Transferable Benefits

In the EU, benefits are transferable, so that the NI and tax that you’ve paid into the UK coffers can be used to access the national health system in any other EU countries. This used to be done through the E111 form but this has now been replaced by the European Health Insurance Card (EHIC). It is free and you have to apply for it from the Department of Health, either online or by filling in a form at a Post Office.

Some other countries outside the EU have reciprocal agreements to allow UK citizens access to healthcare. They are mostly countries that are lining up to join the EU or Commonwealth countries like Australia, New Zealand and some Caribbean countries. A list can be obtained from the Department of Health.

Consider Insurance

It is important to note that these arrangements offer reduced cost, rather than free, treatment in many cases, and also that the standard of care may not be the same as in the UK. Also, the cost of repatriation, if necessary, is never covered. For people considering retiring abroad, health insurance should be seriously considered.


In many countries United Kingdom citizens can make arrangements to collect their UK public pensions locally, although not all countries are treated equally. In many Commonwealth countries pensions are not index-linked, so they do not rise with inflation once payments have started. In the EU and some other countries, where legislation forces it, pensions are index-linked.

Fund Transfer

It is also possible to transfer a private pension into a fund based in your chosen country, certainly with EU members and many others. It is a long process and independent advice should be sought before embarking on it, but the advantages are that you will be paid in the currency of the country you are resident in and will not pay so much in foreign exchange commission and charges. The scheme that you transfer into must be registered with the Inland Revenue as a Qualified Recognised Overseas Pension Scheme (QROPS).

You will also need to take advice as to how to perform this transfer, whether to take a cash sum or an annuity, or both. In many countries the benefits may not be recognised in the same way as they are in the UK, which may give rise to an unwelcome tax charge.

Halfway House

There is a less arduous halfway house which is to use a pension product which allows payment in euros (some SIPPS offer this option) for beneficiaries living abroad. If your target country uses the euro, this could be the best of both worlds, payment without charges and exchange rate fluctuations, and the pension lodging in the United Kingdom where you may be more familiar how it works, the rules and regulations.

Taxing Matters

Taxation is a very complex issue and needs to be considered in conjunction with pension arrangements. Many countries have tax treaties with the UK so that you do not have to pay tax twice on any income, and the tax regime that you choose to go with depends on the residency arrangements. The rules as to where you are resident to usually depend on how may days per year you spend in each country. However, it is not necessarily the same country as the one you pay tax in. If you are dividing your time between the UK and France, for example, you can elect to be taxed in one or the other.

Beware the Taxman

However, think hard before trying the dodge of telling each country’s tax office that the other one is receiving your tax payments. The Inland Revenue are spending a lot of time and money identifying people with overseas accounts who they suspect of avoiding tax. The widespread use of computing networks in governments is making it easier for them to find law-breakers from their desks.

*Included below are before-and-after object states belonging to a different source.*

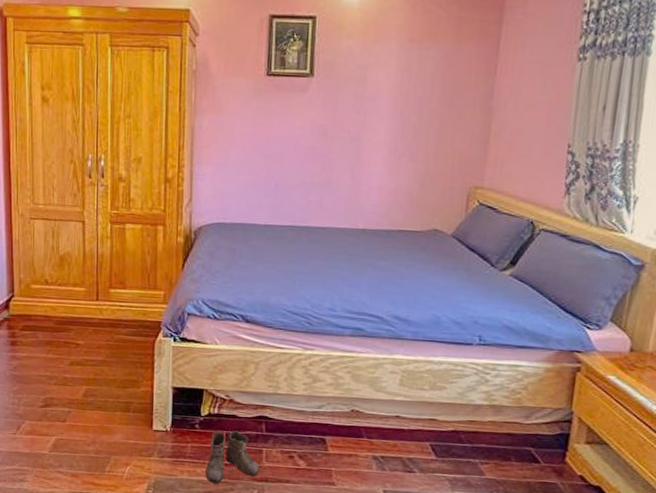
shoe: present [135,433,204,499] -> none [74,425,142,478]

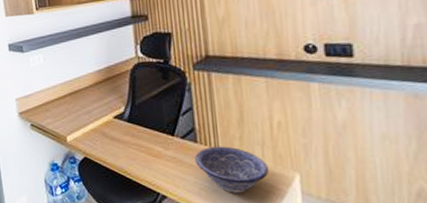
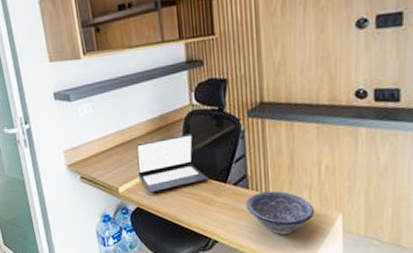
laptop: none [84,85,156,143] -> present [136,133,209,193]

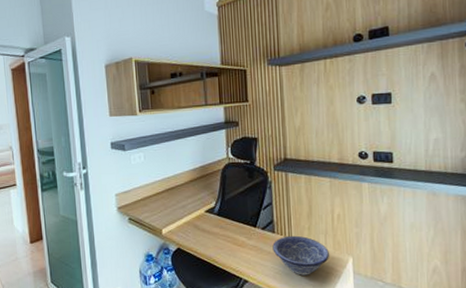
laptop: present [136,133,209,193] -> none [179,182,241,235]

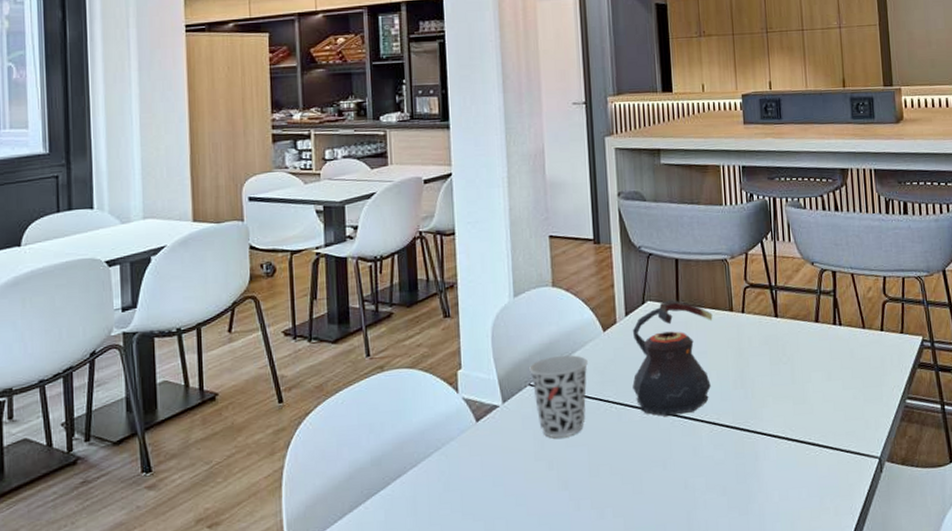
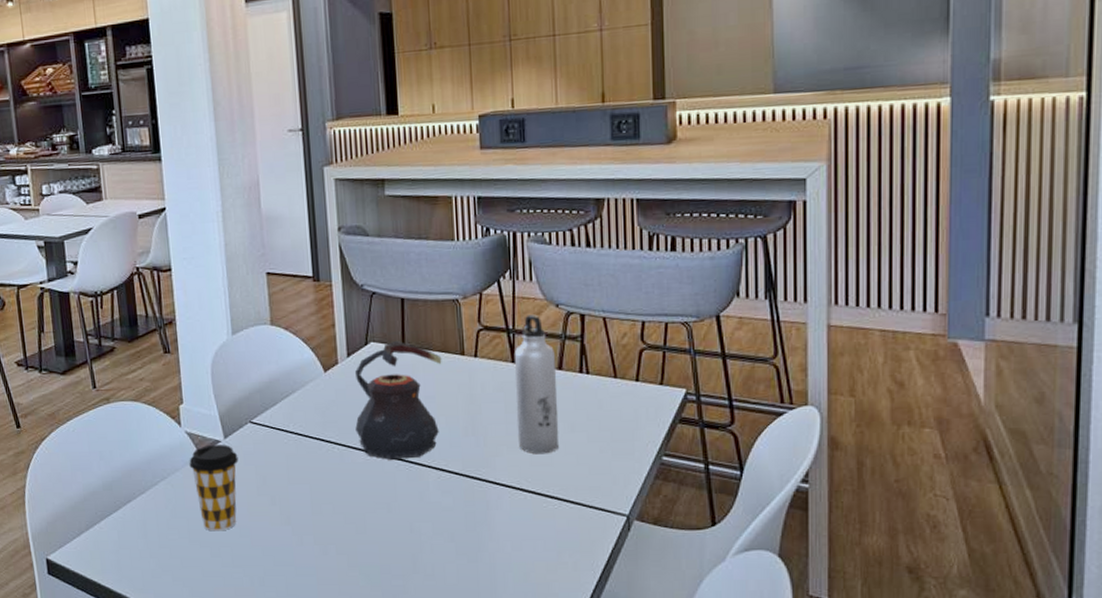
coffee cup: none [465,409,517,503] -> present [189,444,239,532]
cup: present [529,354,588,438] -> none [250,394,309,475]
water bottle: none [777,272,819,404] -> present [514,314,560,455]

If you have income for a buy-to-let apartment in the same country that you are retiring to, it might be more cost-efficient to pay the tax on that income in that country, rather than in the UK. It could be that, like Dubai, for example, there is no tax on letting income at all.

Capital gains tax could well concern you if you need to periodically liquidate assets such as shares or property to provide money to live or make other investments. Again, if you have installed yourself in a country where there is low CGT or even none at all, then all the better.

Make the Right Choice for the Right Reasons

However, when all is said and done, when you have taken your advice and decided on your short-list, it will be far more important in the long run to pick a country where you will enjoy life than the one which will save you an extra bob or two.